Minority/gender set-asides
Unionized labor requirements
Etc.
Thus, government investment generally is not as
productive as private investment
Counterargument (Krugman, DeLong, et al.)
A very important question is whether corporate
investment is more productive than private investment.
Corporate investment is largely financed from private
consumption (which generates corporate retained
earnings).
Unemployment depresses private consumption.
In environment of high unemployment, corporations
convert retained earnings to savings rather than
investment.
For evidence consider output gap during recession (e.g.,
capacity utilization).
Consumption Drives Investment
As noted on previous slide, consumption generates
corporate retained earnings which are either saved or
invested.
If corporations expect demand growth, they invest
retained earnings; otherwise they save them (or
distribute them to shareholders).
If expected future demand is growing especially rapidly,
corporations will invest private savings in addition to
retained earnings.
Corporate investment of private savings will increase
interest rates (demand for private savings increases
price)
Interest Rates Reflect Demand for Investment
Interest rates are thus an indicator of the demand for
capital (i.e., the desire to invest).
Low interest rates signal low demand for capital, which in
turn signals low productive opportunities for investment.
This is a perfect time for public (government) investment:
Cost is relatively low; and, more importantly,
Productivity of “displaced” private/corporate
investment is low, increasing the probability that
government investment will be more productive
than private investment.
● In economic slumps, government spending helps to
maintain necessary level of total investment.
Other Responses to Fama perspective
Investment equation only captures financial
investment:
Investment in human capital does not show up in Fama’s
equation – e.g., government spending on education, job
training, etc.
Same for R&D.
These non-financial investments are important drivers of
future innovation (an important driver of growth).

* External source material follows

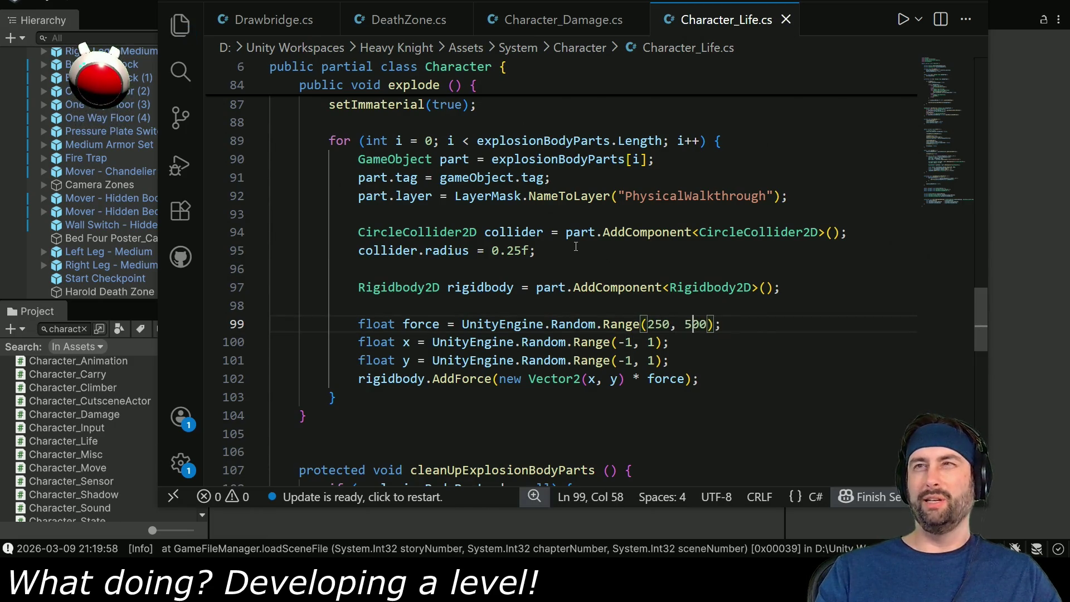
key(alt+Tab)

Private enterprise often cannot afford to invest in projects with
high risk and extra-long-term payoffs:
Sustainable energy
Space exploration
Internet
Other Concerns—Interest Rates
Interest rates
Government debt may place upward pressure on
interest rates.
Effect depends on demand for capital.
When interest rates remain low in face of substantial
increases in government debt, signal is insufficient
private/corporate investment opportunities.

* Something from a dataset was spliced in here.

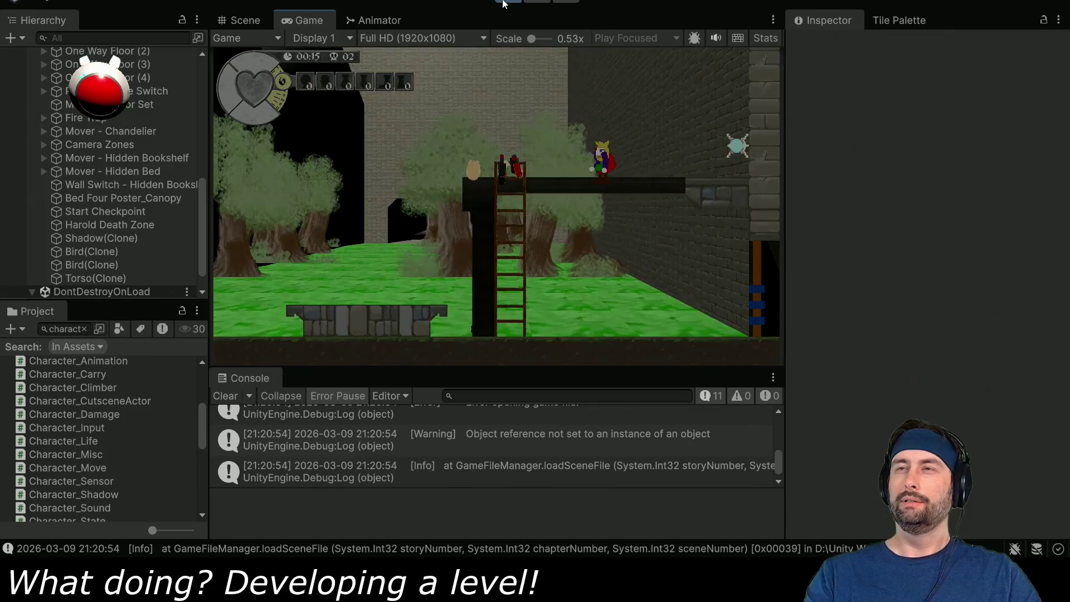
click(503, 3)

Government spending increases investment in
economy both directly (infrastructure) and indirectly
(consumption)
Important note: we want interest rates to increase—
monitors investment & rewards saving.
Other Concerns—Inflation
Inflation (also influences interest rates)
Will government debt drive down the value of the
dollar?
Effect depends on productivity of government
investment (including income support spending).
Productive investment generates economic
growth, and therefore growth in tax revenues.
Increased revenues allow debt payment without
printing money.
Summary: Key points to consider in
evaluating economic policy
Proper policy decisions depend on economic conditions.
Unemployment represents wasting resources—i.e.,
insufficient investment & insufficient consumption, which
further reduces investment
Key point: the effects of policy changes depend on the
circumstances in which such changes are made.
Economy needs investment to grow. If private and
corporate investors are sidelined, the proper response of
government is to fill the void.
Current Environment
Unemployment remains too high.
Economy needs increased investment.
Private/corporate investment is heavily influenced by
consumption.
Current circumstances suggest economic problems are due to
shortfall in aggregate demand (insufficient consumption).
Thus, policy should focus on increasing demand.
In sum, we want UE to fall and interest rates to rise.
Current debate is whether this goal is best accomplished by
increasing or decreasing government spending (debt).
In my view, the Fama perspective is misguided in our current
circumstances (but that does not make him a bad person).